THE PROBLEM = Although the listing contains pictures, reproduce only its text, exactly as written.
━━━━━ DATASET CONTENT
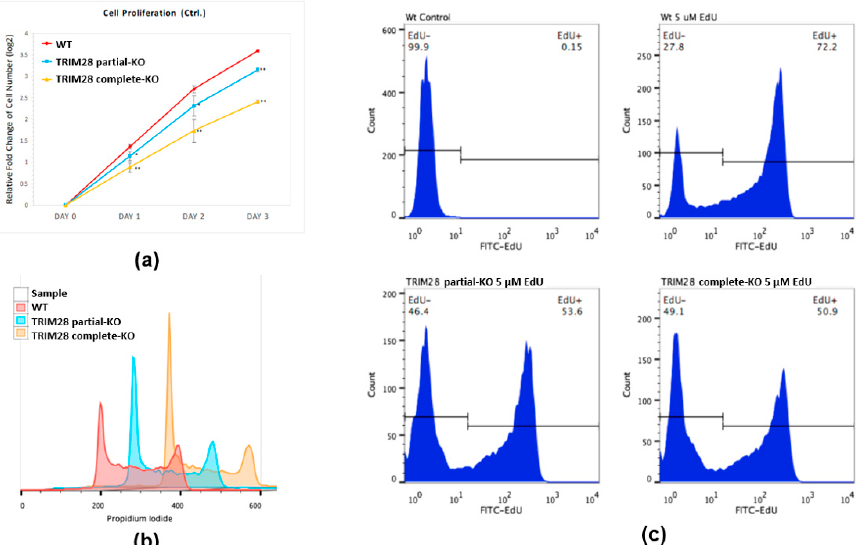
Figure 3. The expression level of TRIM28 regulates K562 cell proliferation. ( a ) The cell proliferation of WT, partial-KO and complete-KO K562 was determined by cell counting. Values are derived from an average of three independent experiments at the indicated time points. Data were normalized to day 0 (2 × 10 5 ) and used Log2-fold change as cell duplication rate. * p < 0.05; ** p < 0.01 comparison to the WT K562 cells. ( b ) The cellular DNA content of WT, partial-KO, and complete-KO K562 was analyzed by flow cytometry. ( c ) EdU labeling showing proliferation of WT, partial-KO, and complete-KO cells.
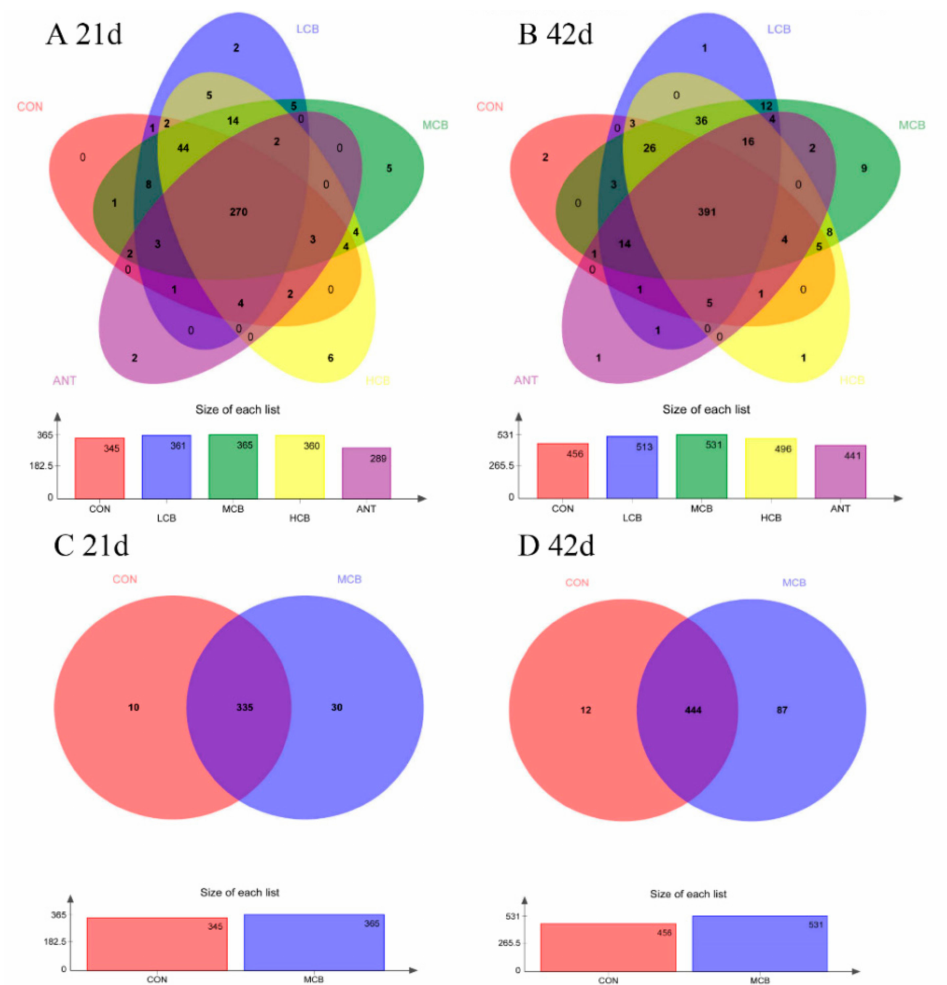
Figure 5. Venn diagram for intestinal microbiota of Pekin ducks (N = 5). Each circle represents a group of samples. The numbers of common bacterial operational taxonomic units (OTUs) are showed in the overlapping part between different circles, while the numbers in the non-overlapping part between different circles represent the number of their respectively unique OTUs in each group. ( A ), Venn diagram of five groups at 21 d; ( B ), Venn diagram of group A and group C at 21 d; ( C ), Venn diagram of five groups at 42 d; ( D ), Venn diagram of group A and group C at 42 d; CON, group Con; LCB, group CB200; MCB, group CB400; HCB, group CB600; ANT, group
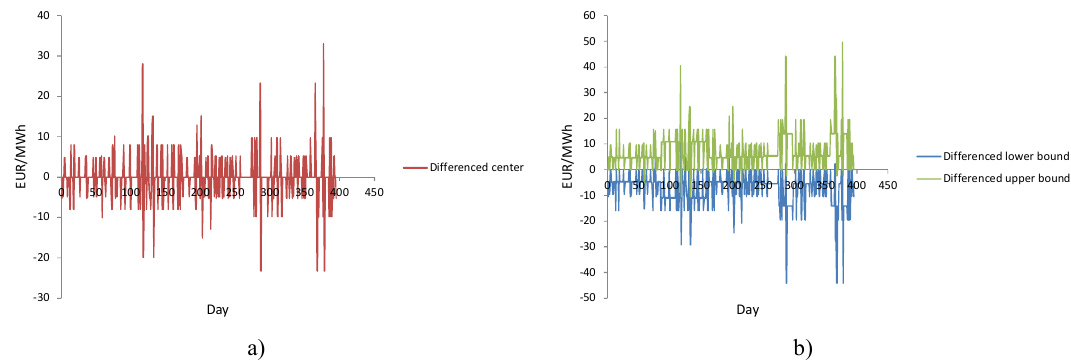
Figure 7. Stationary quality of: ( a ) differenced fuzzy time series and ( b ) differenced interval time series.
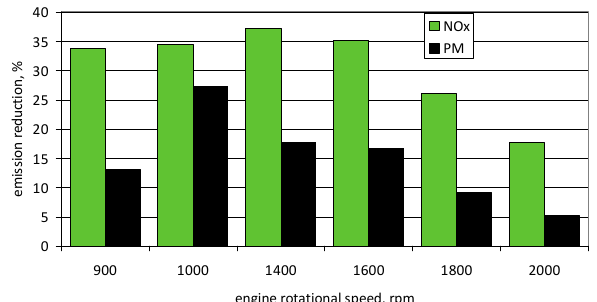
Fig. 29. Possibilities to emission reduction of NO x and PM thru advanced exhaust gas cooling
━━━━━━━━━━
ANSWER TO THIS TASK =
Figure 3. The expression level of TRIM28 regulates K562 cell proliferation. ( a ) The cell proliferation of WT, partial-KO and complete-KO K562 was determined by cell counting. Values are derived from an average of three independent experiments at the indicated time points. Data were normalized to day 0 (2 × 10 5 ) and used Log2-fold change as cell duplication rate. * p < 0.05; ** p < 0.01 comparison to the WT K562 cells. ( b ) The cellular DNA content of WT, partial-KO, and complete-KO K562 was analyzed by flow cytometry. ( c ) EdU labeling showing proliferation of WT, partial-KO, and complete-KO cells.
Figure 5. Venn diagram for intestinal microbiota of Pekin ducks (N = 5). Each circle represents a group of samples. The numbers of common bacterial operational taxonomic units (OTUs) are showed in the overlapping part between different circles, while the numbers in the non-overlapping part between different circles represent the number of their respectively unique OTUs in each group. ( A ), Venn diagram of five groups at 21 d; ( B ), Venn diagram of group A and group C at 21 d; ( C ), Venn diagram of five groups at 42 d; ( D ), Venn diagram of group A and group C at 42 d; CON, group Con; LCB, group CB200; MCB, group CB400; HCB, group CB600; ANT, group
Figure 7. Stationary quality of: ( a ) differenced fuzzy time series and ( b ) differenced interval time series.
Fig. 29. Possibilities to emission reduction of NO x and PM thru advanced exhaust gas cooling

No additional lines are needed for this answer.